Recorded data:

━━━━━━━━━━━━━━━━━━━━━━━━━━━━━━

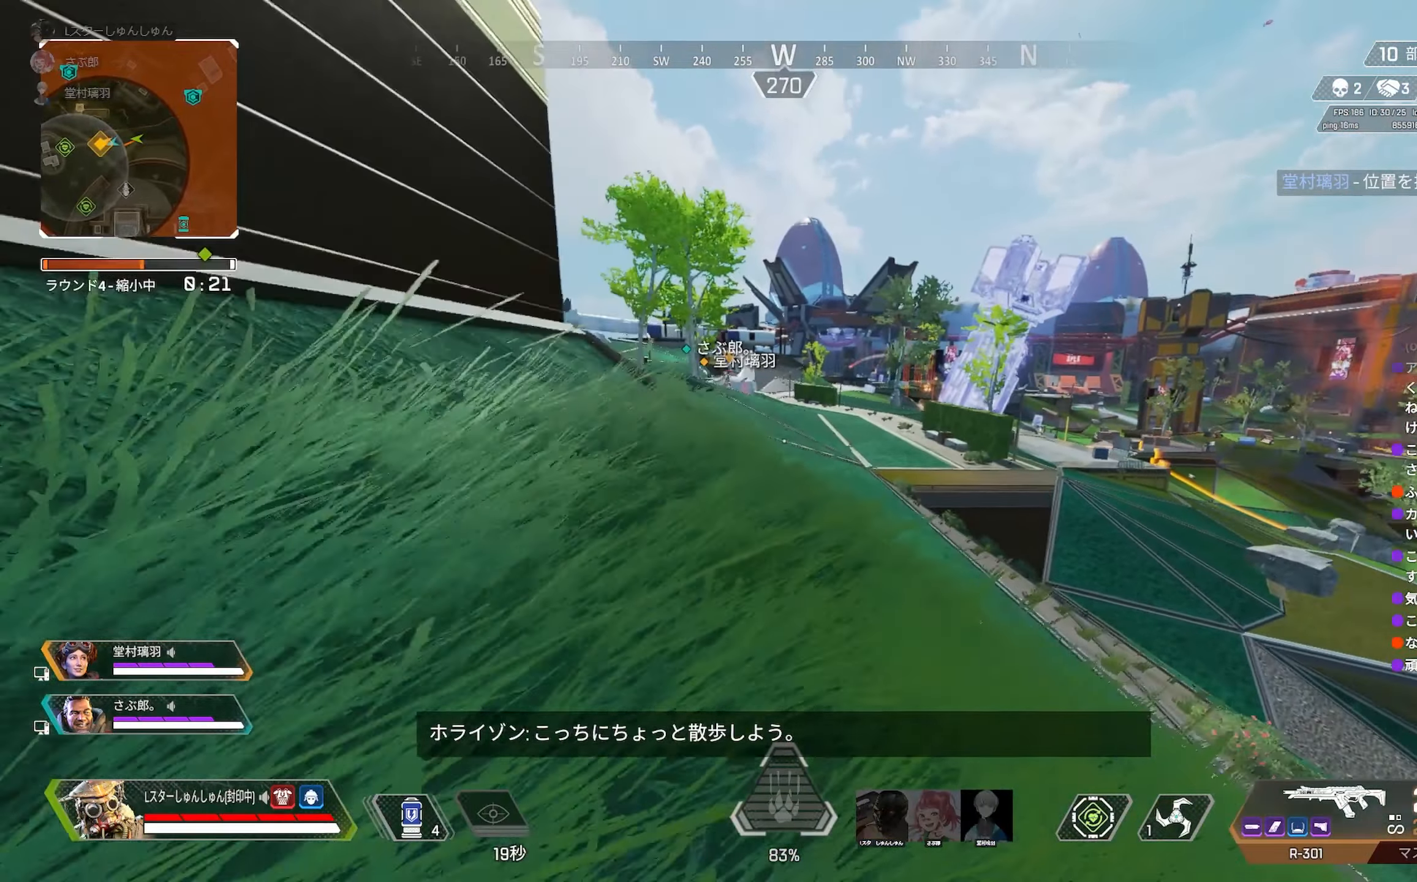
{"buttons": [], "left_stick": "left", "right_stick": "center", "events": [[50, "R3", "up"], [150, "left_stick", "left"]]}
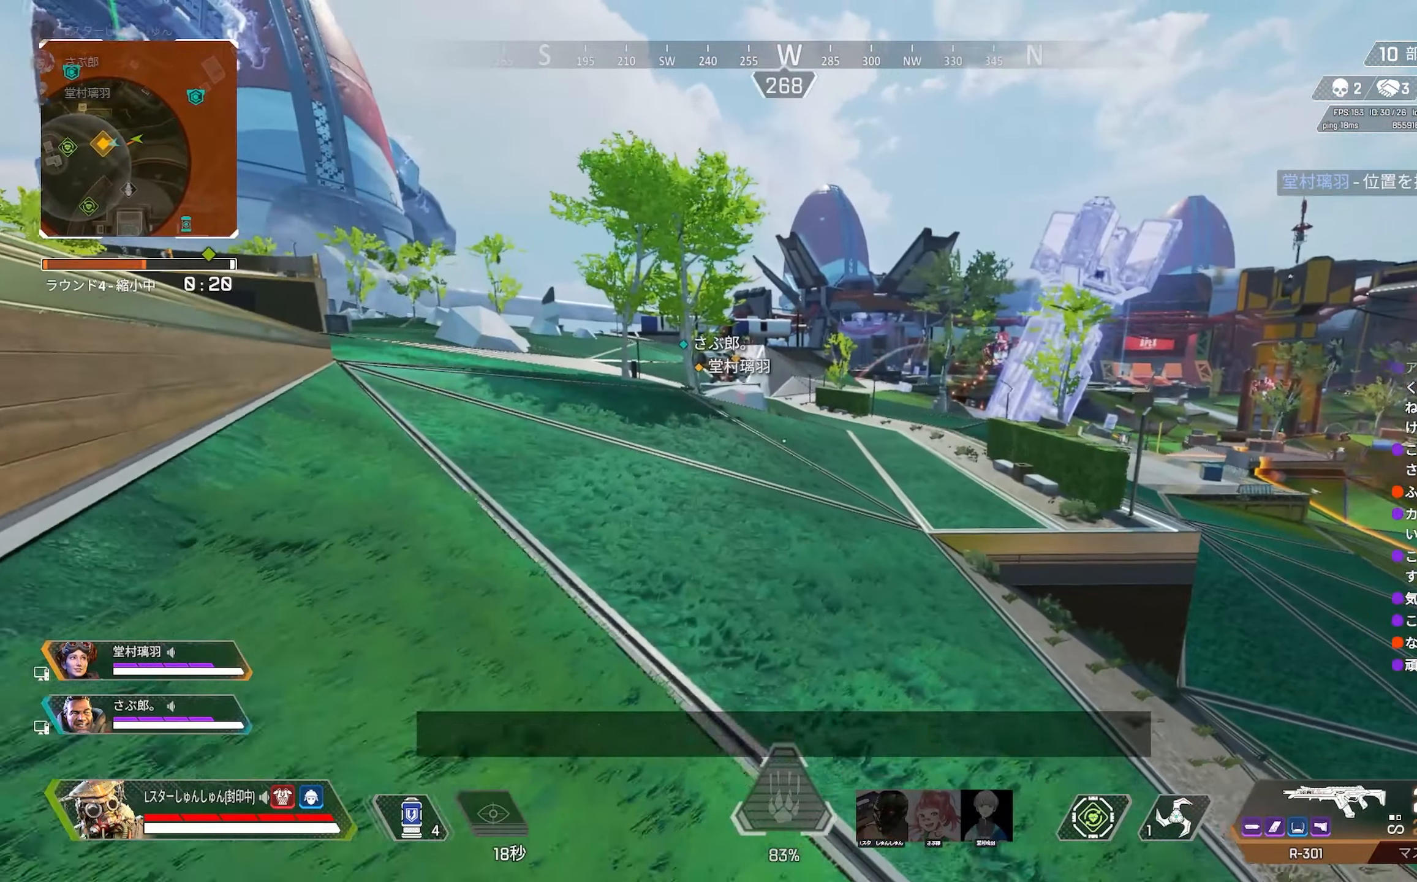
{"buttons": [], "left_stick": "up", "right_stick": "center", "events": [[350, "right_stick", "up-left"], [384, "left_stick", "up"], [500, "right_stick", "center"]]}
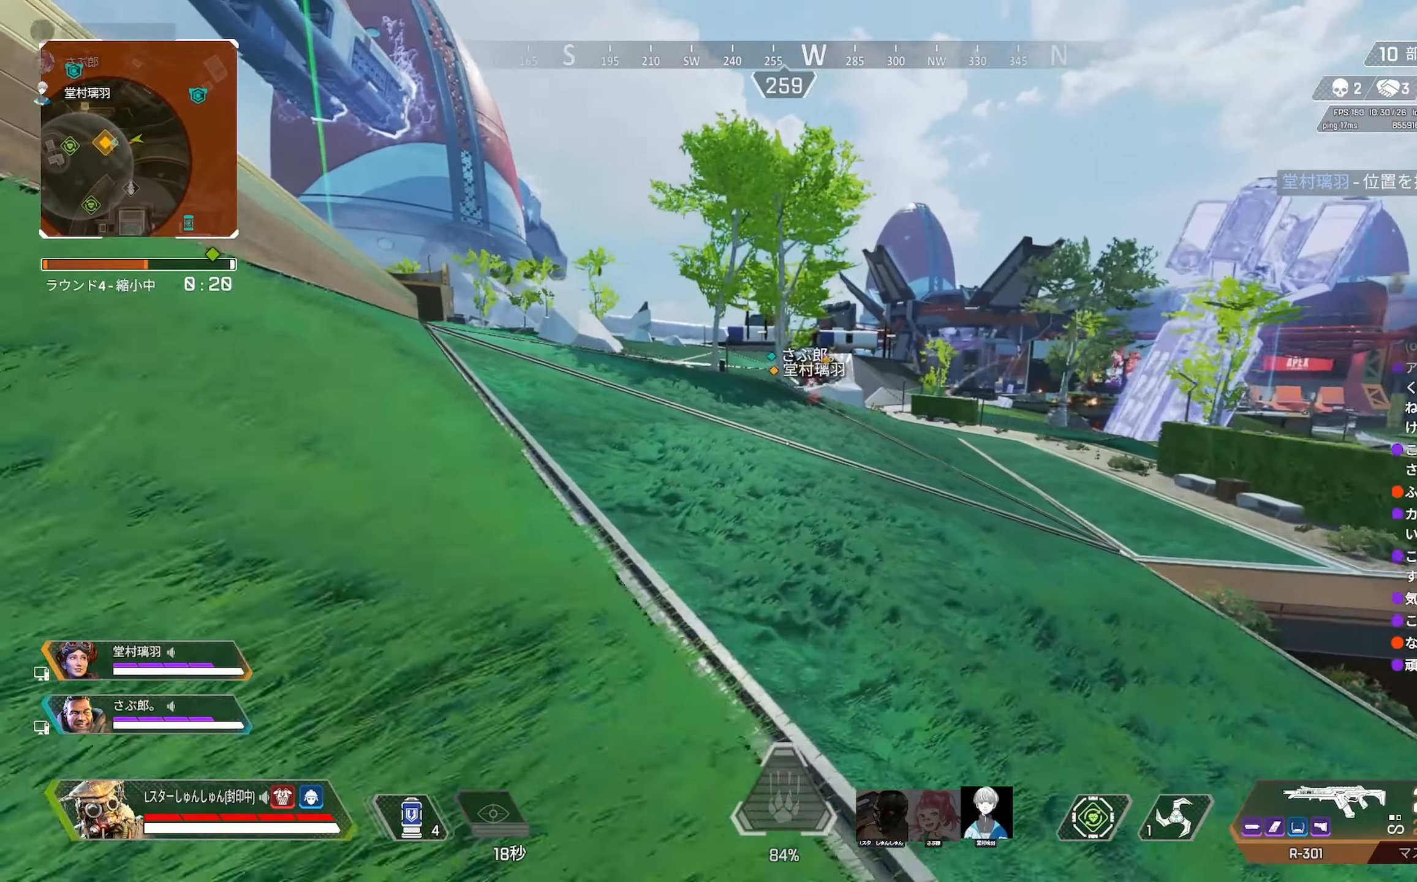
{"buttons": ["DPAD_UP"], "left_stick": "up", "right_stick": "center", "events": [[400, "DPAD_UP", "down"]]}
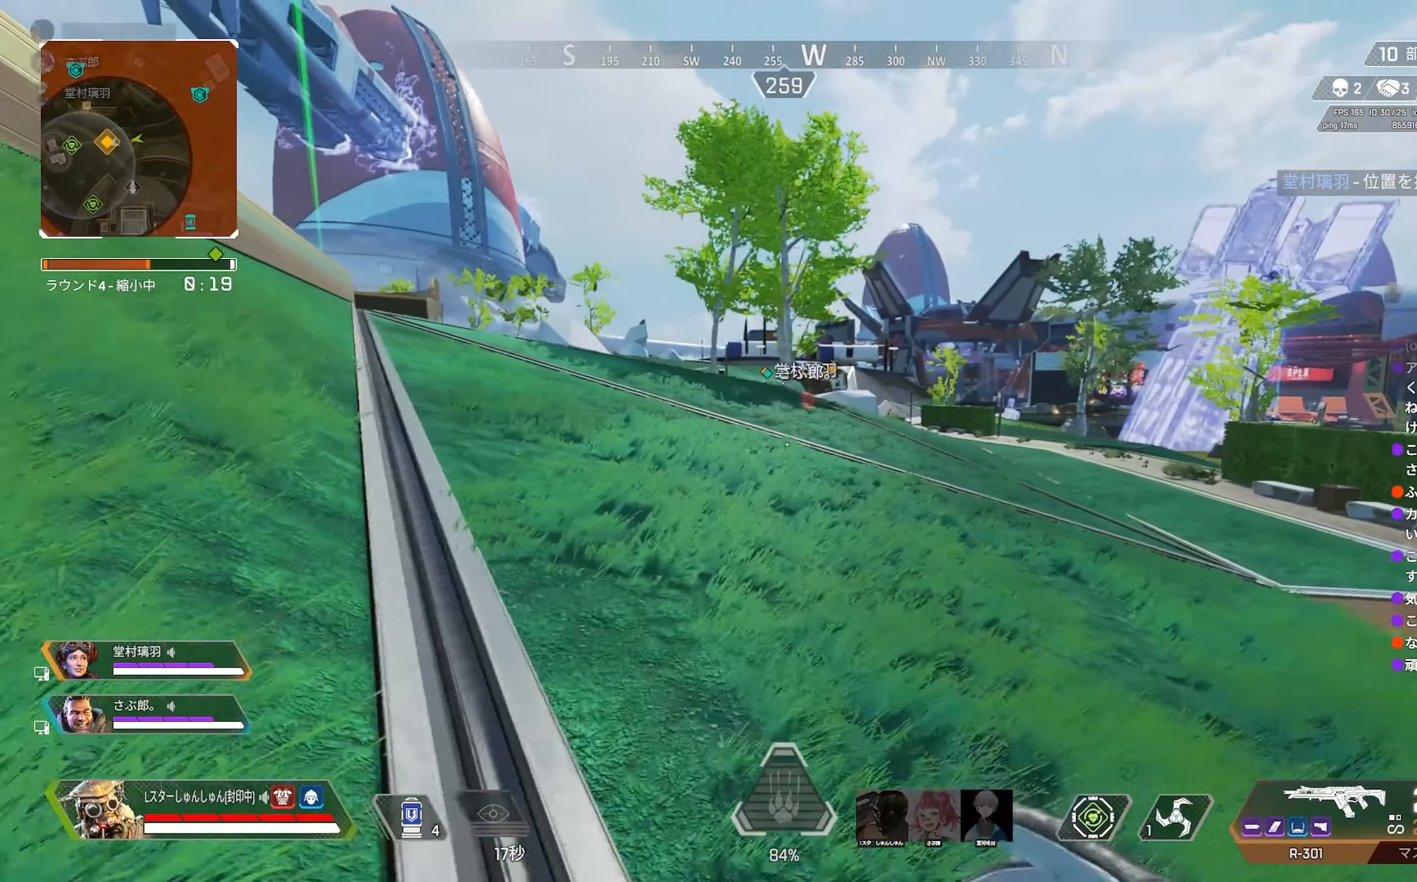
{"buttons": [], "left_stick": "up", "right_stick": "center", "events": [[67, "right_stick", "right"], [234, "DPAD_UP", "up"], [284, "right_stick", "center"]]}
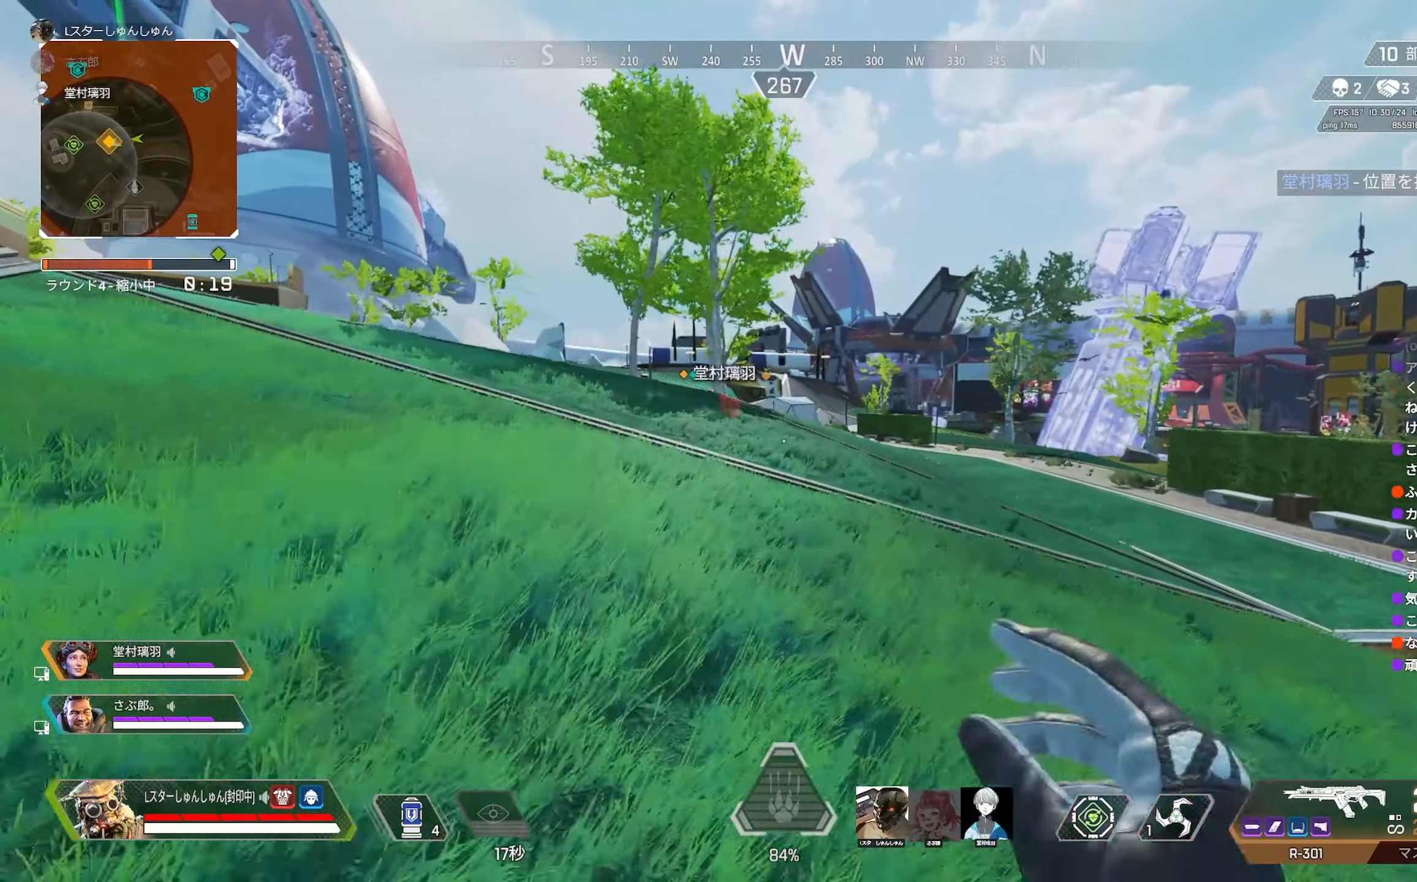
{"buttons": [], "left_stick": "up", "right_stick": "center", "events": [[200, "R3", "down"], [400, "R3", "up"]]}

━━━━━━━━━━━━━━━━━━━━━━━━━━━━━━

What you have to do - Please restate the entries word for word. Skip the pictures.

Result of this task -
{"buttons": [], "left_stick": "left", "right_stick": "center", "events": [[50, "R3", "up"], [150, "left_stick", "left"]]}
{"buttons": [], "left_stick": "up", "right_stick": "center", "events": [[350, "right_stick", "up-left"], [384, "left_stick", "up"], [500, "right_stick", "center"]]}
{"buttons": ["DPAD_UP"], "left_stick": "up", "right_stick": "center", "events": [[400, "DPAD_UP", "down"]]}
{"buttons": [], "left_stick": "up", "right_stick": "center", "events": [[67, "right_stick", "right"], [234, "DPAD_UP", "up"], [284, "right_stick", "center"]]}
{"buttons": [], "left_stick": "up", "right_stick": "center", "events": [[200, "R3", "down"], [400, "R3", "up"]]}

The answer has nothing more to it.